{Reference Type}: Journal Article
{Title}: Hypothalamic Hemangioma-like Pilocytic Astrocytoma in an Adult Patient: A Systematic Review with a Focus on Differential Diagnosis and Neurological Presentation.
{Author}: Costanzo R;Rosetti V;Tomassini A;Fuschillo D;Lofrese G;Iacopino DG;Tosatto L;D'Andrea M;
{Journal}: J Clin Med
{Volume}: 13
{Issue}: 12
{Year}: 2024 Jun 17
{Factor}: 4.964
{DOI}: 10.3390/jcm13123536
{Abstract}: Background: Pilocytic astrocytoma (PCA) are commonly observed as slow-growing noncancerous brain tumors in pediatric populations, but they can also occur in adults, albeit rarely. When located in diencephalic regions, particularly in the hypothalamus, they present unique diagnostic and management challenges due to their rarity and overlapping clinical and radiological features with other intracranial pathologies. This systematic review aims to provide a comprehensive understanding of hypothalamic PCA in adults, focusing on their differential diagnosis, neurological presentation, diagnostic modalities, treatment strategies. A case illustration is also described in order to better underline all the difficulties related to the diagnostic process. Material and methods: A systematic literature search was conducted in the PubMed/MEDLINE, Embase, and Scopus databases up to November 2023 to identify studies. Results: The systematic literature search identified a total of 214 articles.
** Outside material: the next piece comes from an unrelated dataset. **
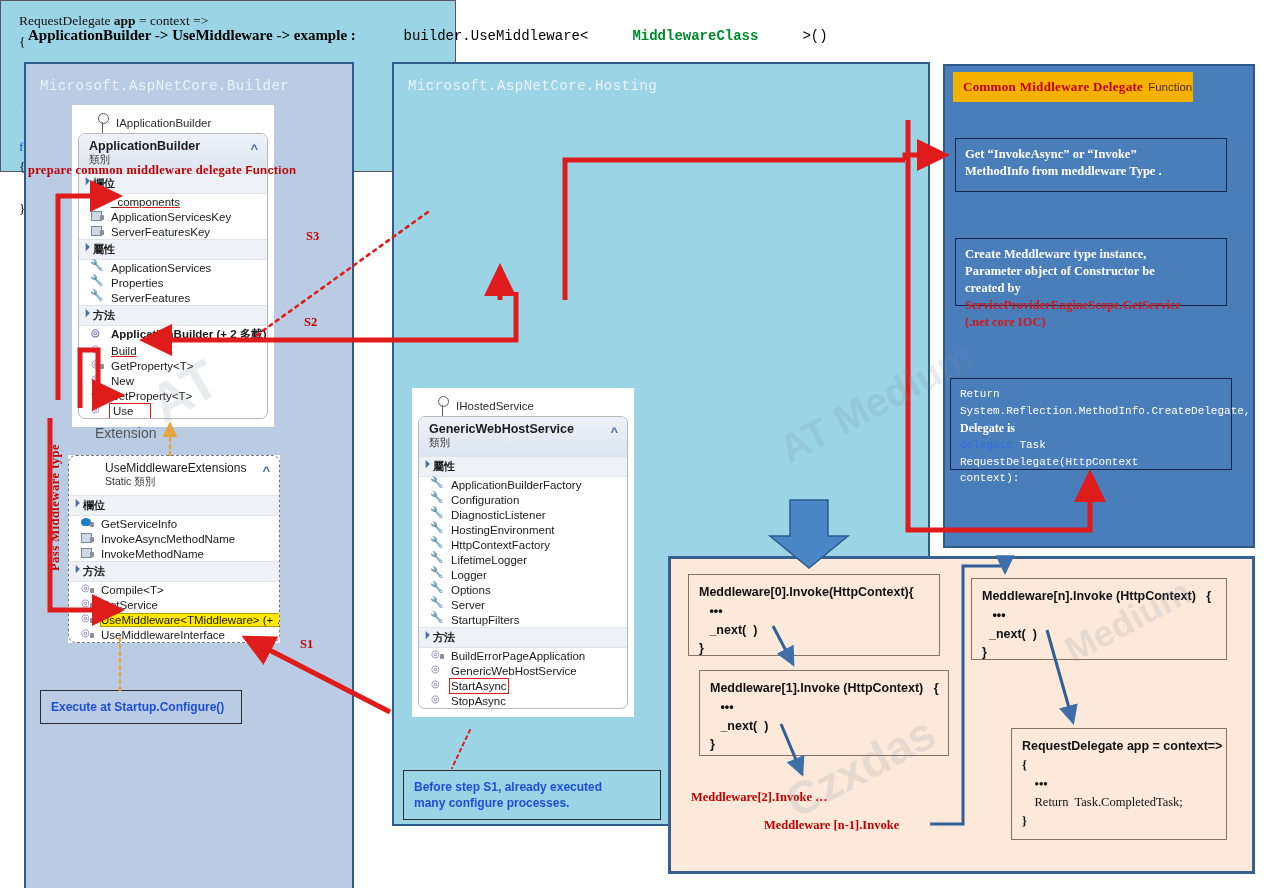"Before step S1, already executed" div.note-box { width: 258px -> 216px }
Following screening by title and abstract and full-text review, 12 studies were deemed eligible and are included here. Conclusions: Adult-onset PCA in diencephalic regions pose diagnostic challenges due to their rarity and overlapping features with other intracranial lesions. Advanced imaging techniques play a crucial role in diagnosis, while surgery remains the cornerstone of treatment. Multidisciplinary collaboration is essential for the optimal management and long-term follow-up of these patients.